Me despertó una especie de sueño que me sacudió, dejándome algo confundido. Estaba cobijado por una manta gruesa y pesada, cálida y cómoda. Papá piloteaba el dragón. Estábamos mar adentro. Otros dragones se acercaron al nuestro, pero papá lo elevó bruscamente, y descendió con la misma fuerza, despistando a nuestros perseguidores.
Llegamos a otra isla, mucho más grande que la nuestra, y el dragón aterrizó.
Papá me dejó en una carpa donde sólo había enfermeras. Me sonrió, me dio un beso en la mejilla y me abrazó con fuerza.
Me daba pena abrazarlo, pero mi corazón quiso que mis brazos se abrieran, y compartimos un poco de calor.
Me habló de lo sorprendido que estaba por mi valentía. Luego corrió hacia su dragón, se subió, y desapareció en el horizonte junto a muchos otros, que a cierta distancia ya no pude distinguir.
Vi cómo más dragones se acercaban por un costado de la isla, pero el grupo donde estaba mi papá le salió al encuentro de frente.
Comenzaron a intercambiar fuego. Algunos estrellaron sus dragones entre sí, estallando envueltos en llamas.
El equipo de mi papá ganó, pero del enorme grupo quedaron muy pocos.
Me dieron de comer y me hicieron algunas preguntas, justo cuando empezaron a llegar otros dragones.
Traían consigo a las personas que habían sobrevivido. No tardarían en traer a mi abuelo y a mi mamá.
Las enfermeras me permitieron ir a la playa a esperar a mi familia.
Me senté en la arena, que en esta isla era mucho más suave y fina.
Un dragón llegó y pude ver varios destellos de luz, eran mi abuelo y mi mamá, pasaba ya de medio día, me había acabado mis jugos y mis sándwiches, tenía mucha hambre y apretaba la arena con mis puños que por fin se relajaron cuando vi los flashes de la polaroid de mi abuelo.
Mamá no pudo bajar sola del dragón, pero logró caminar con la ayuda de unas muletas.
Mi abuelo traía mi maleta. No pude sonreír: mi mamá aún se veía malherida, y pensé que mi maleta sucia terminaría en la basura, como mi gorra.

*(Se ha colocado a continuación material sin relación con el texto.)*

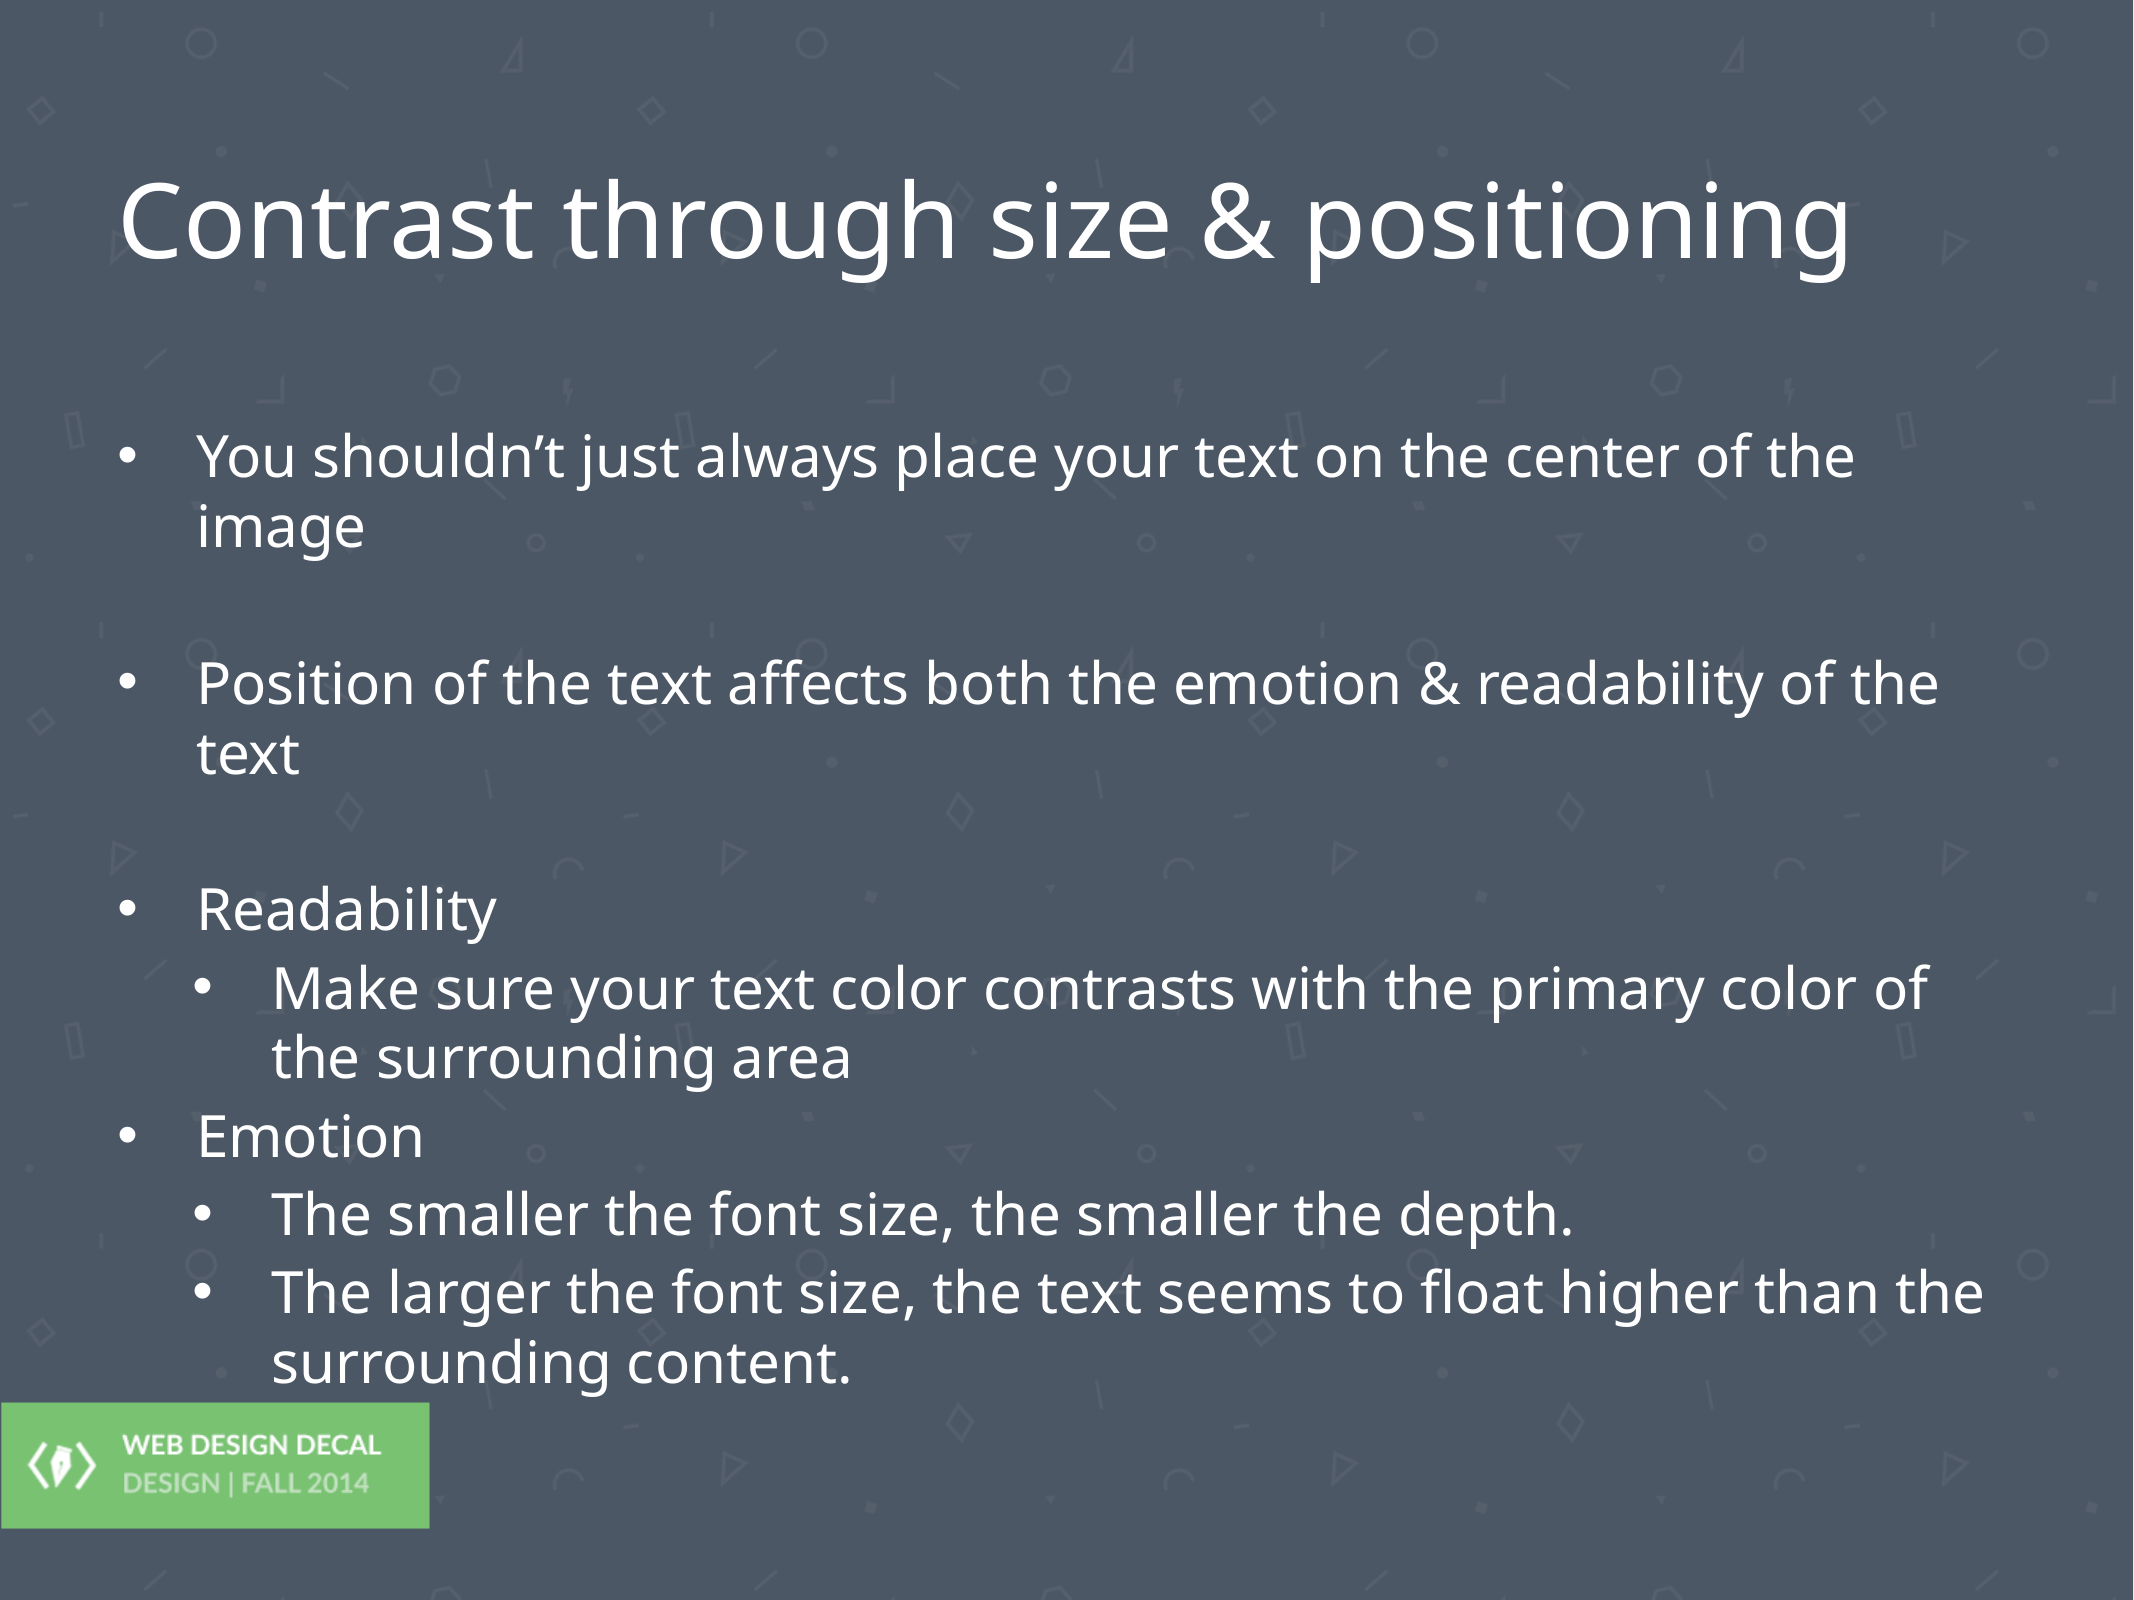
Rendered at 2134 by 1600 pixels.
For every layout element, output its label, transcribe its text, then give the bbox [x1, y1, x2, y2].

picture [0, 0, 2134, 1600]
title Contrast through size & positioning [106, 142, 2028, 315]
list You shouldn’t just always place your text on the center of the image Position of the text affects both the emotion & readability of the text Readability Make sure your text color contrasts with the primary color of the surrounding area Emotion The smaller the font size, the smaller the depth. The larger the font size, the text seems to float higher than the surrounding content. [106, 408, 2035, 1368]
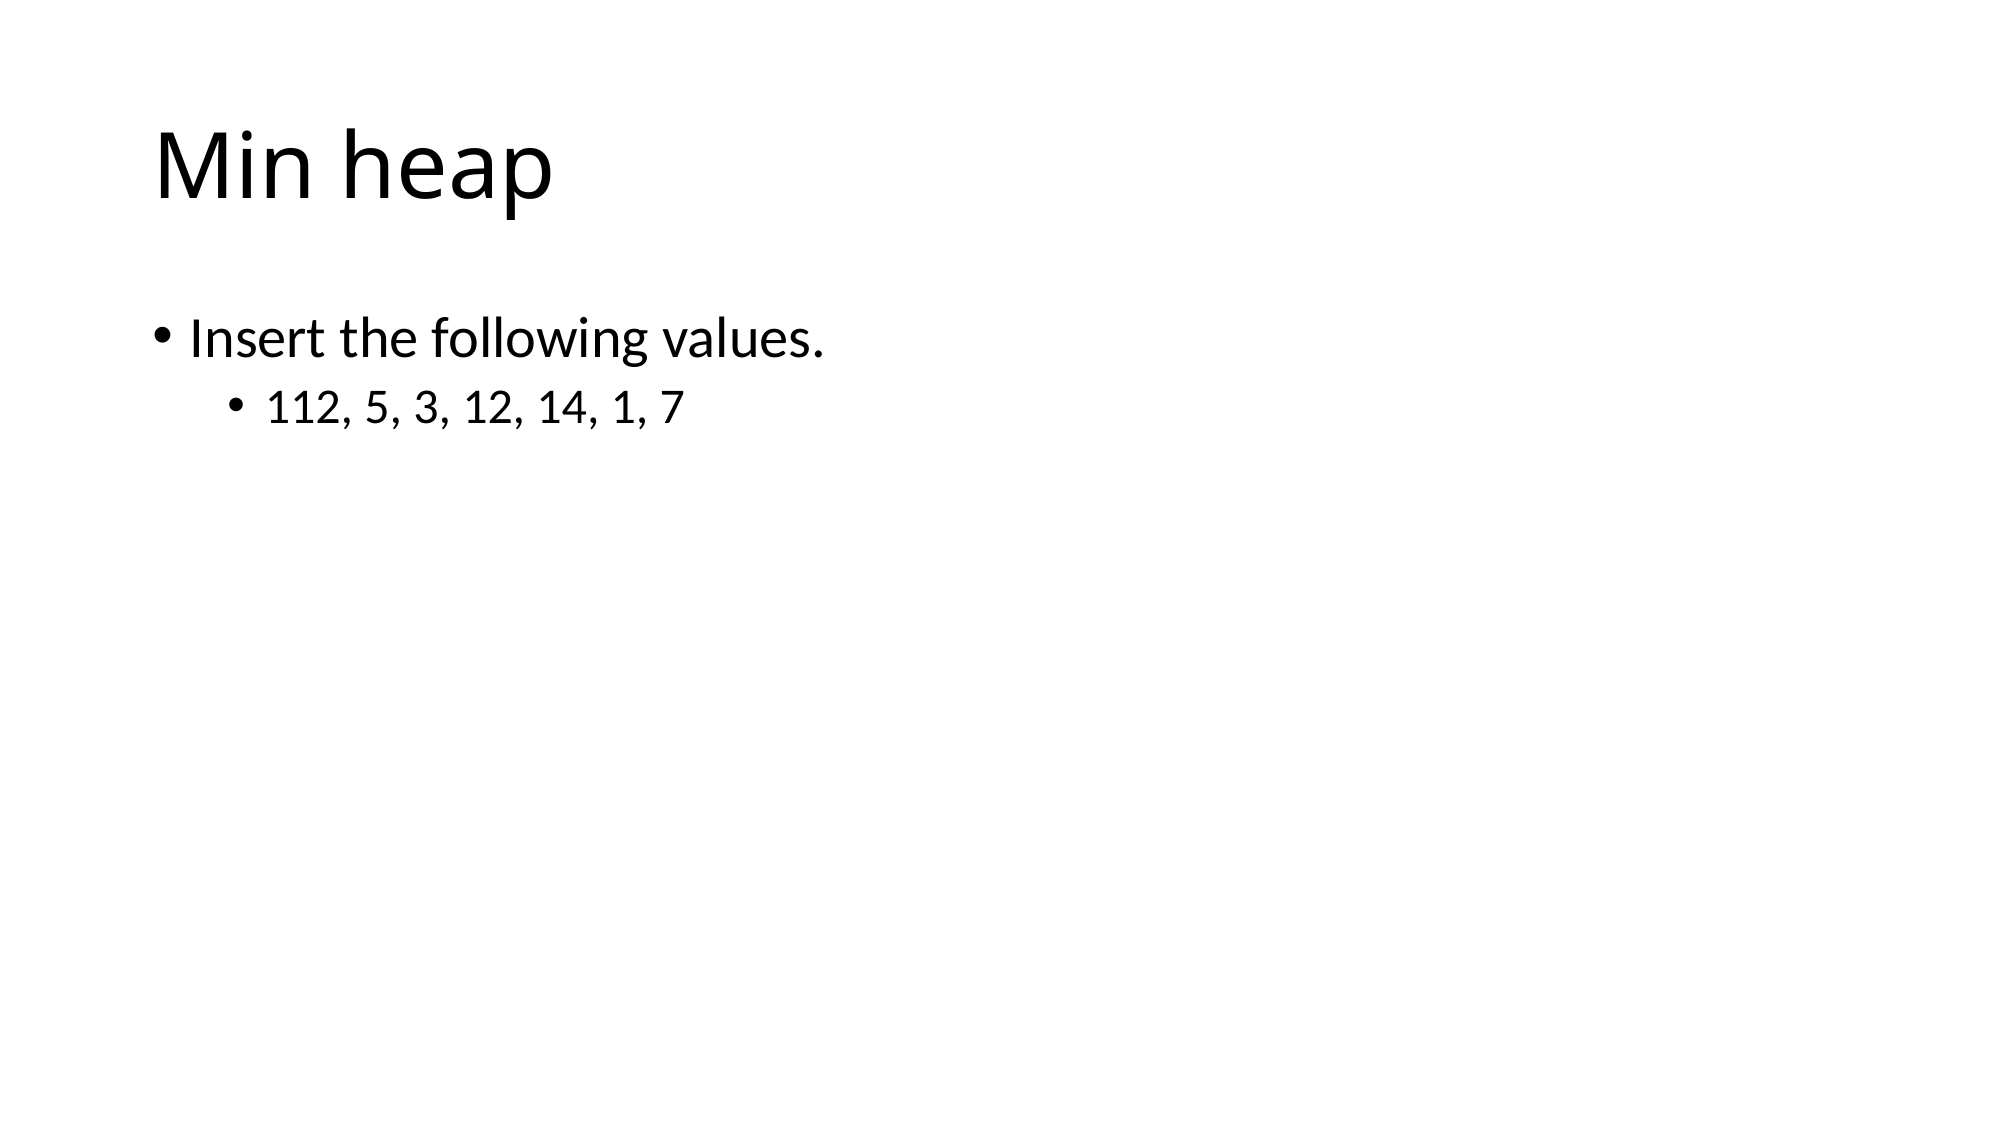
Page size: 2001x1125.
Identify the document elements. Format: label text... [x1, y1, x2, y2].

title Min heap [137, 59, 1863, 278]
list Insert the following values. 112, 5, 3, 12, 14, 1, 7 [137, 299, 1863, 1014]
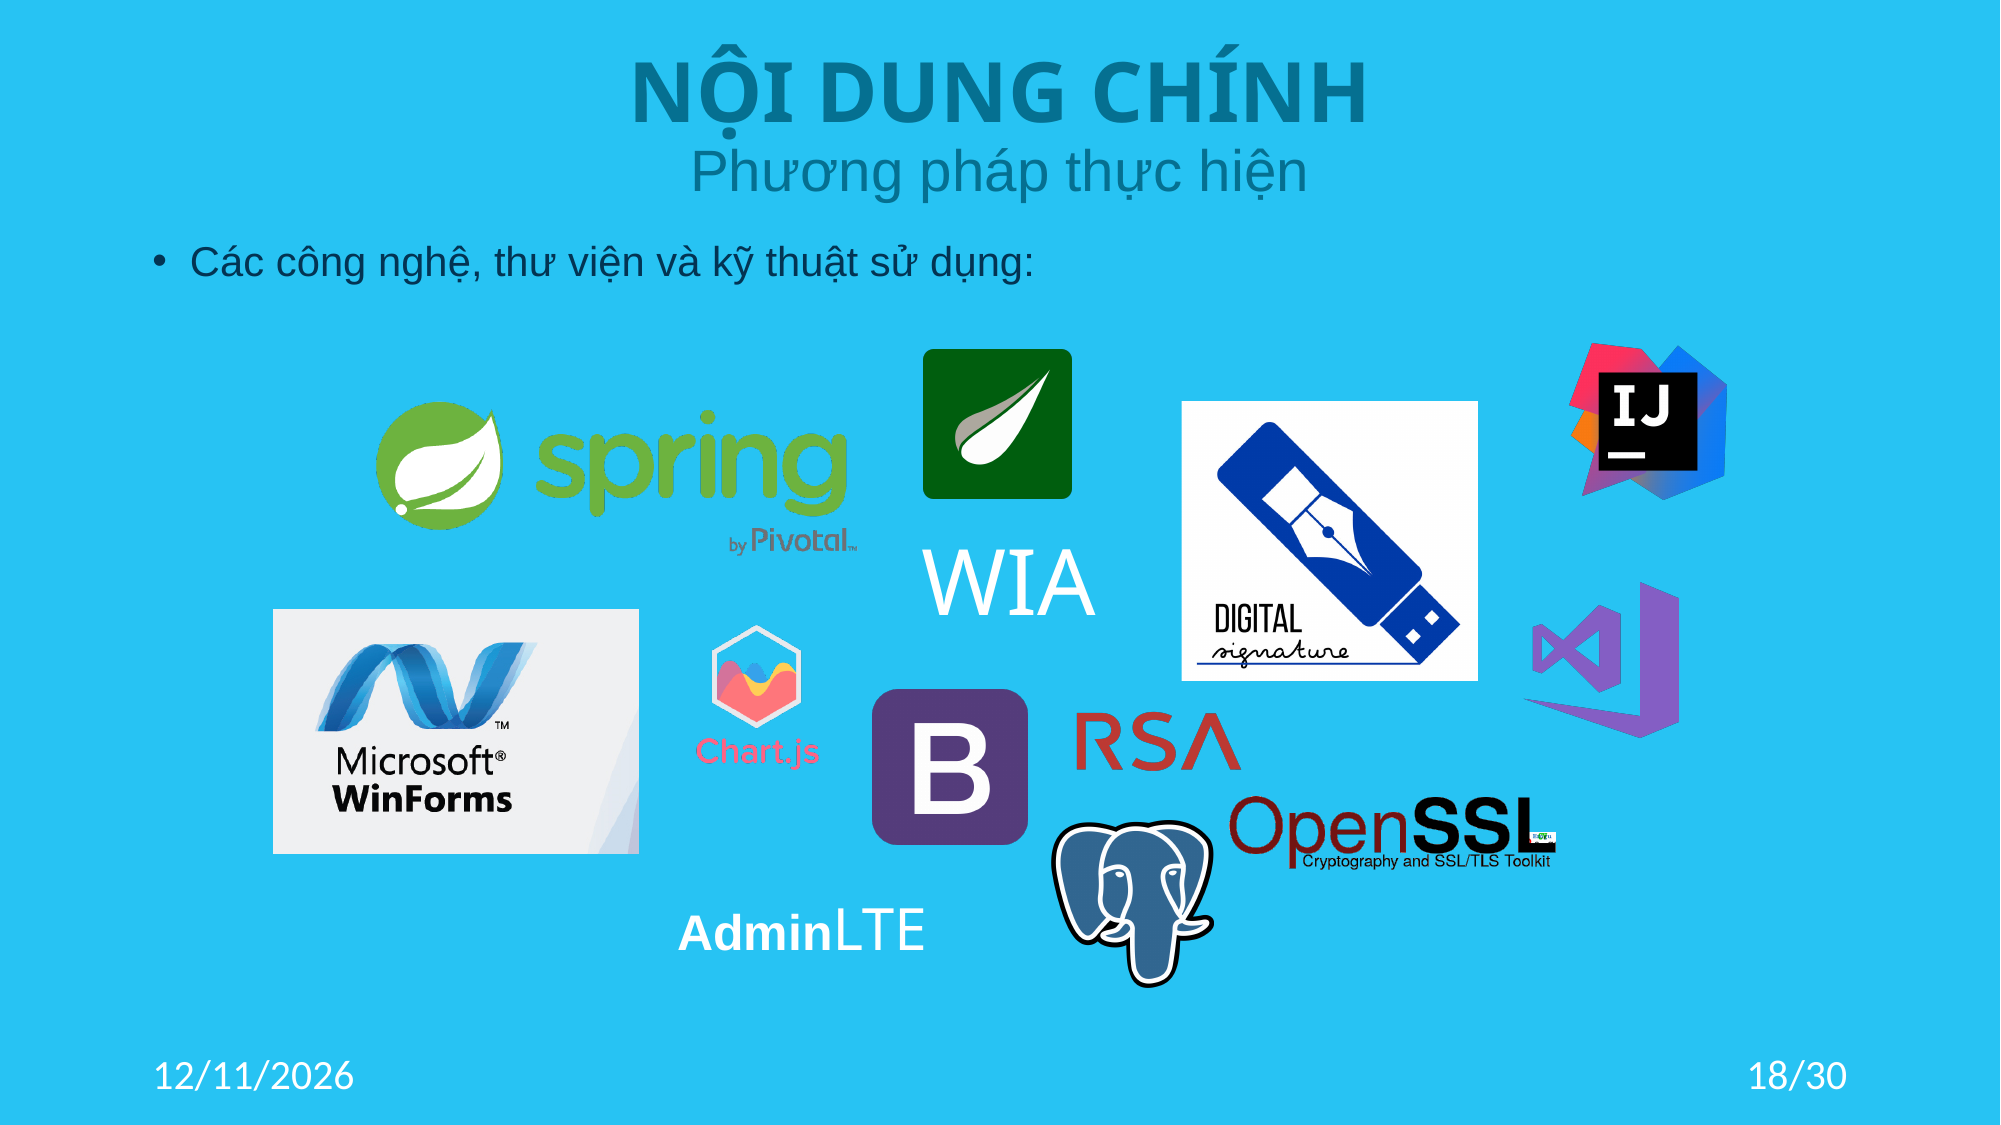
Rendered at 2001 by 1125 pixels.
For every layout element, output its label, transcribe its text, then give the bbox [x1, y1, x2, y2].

list Các công nghệ, thư viện và kỹ thuật sử dụng: [137, 232, 1863, 301]
picture [273, 609, 639, 854]
title NỘI DUNG CHÍNH Phương pháp thực hiện [137, 22, 1863, 232]
slide_number 18/30 [1412, 1042, 1863, 1103]
text_box WIA [906, 516, 1159, 641]
picture [673, 614, 838, 780]
picture [1181, 401, 1479, 681]
text_box AdminLTE [662, 884, 965, 969]
picture [1229, 796, 1556, 870]
picture [1569, 343, 1727, 500]
picture [922, 349, 1072, 500]
picture [370, 397, 864, 559]
picture [1076, 711, 1243, 772]
picture [1051, 820, 1214, 989]
picture [872, 689, 1028, 845]
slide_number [137, 1042, 588, 1103]
picture [1523, 582, 1679, 738]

Para mi sorpresa, mamá se sentó en la arena, extendiendo una cobija como la de papá.
Sacó de mi maleta mis juguetes y mi ropa. Corrí hacia ella, creyendo que íbamos a jugar...
Pero sacó todo lo que yo había metido para alcanzar lo que ella había guardado primero: allí mismo me cambió.
Me gustó tener ropa limpia, y pude conservar los juguetes.
Así, los tres —mi mamá, mi abuelo y yo— nos quedamos sentados en la playa el día que me llevaron a conocer el mar.
Ya entrada la tarde, la gente comenzó a reunirse en la playa. Las familias, una a una, levantaban montoncitos de piedras como tumbas simbólicas para sus muertos. Mi abuelo, mi mamá y yo construimos uno por mi abuelita. Desde lejos, vi cómo los dragones comenzaban a regresar. Busqué entre todos el de mi padre… pero no llegó. Poco a poco, arribaron los últimos. Incluso una lancha con sobrevivientes del ataque. Por más que esperé, sentado en la playa, mi papá no volvió. Ni su dragón. Sentado sobre la arena, mirando el mar —más allá del mar— al horizonte, esperando la aparición de papá que nunca llegó… No me di cuenta de que mi abuelo estaba detrás de mí, tomándome una fotografía con su Polaroid.
Matías ya jugaba con otra cosa y dejé la foto como él la había encontrado.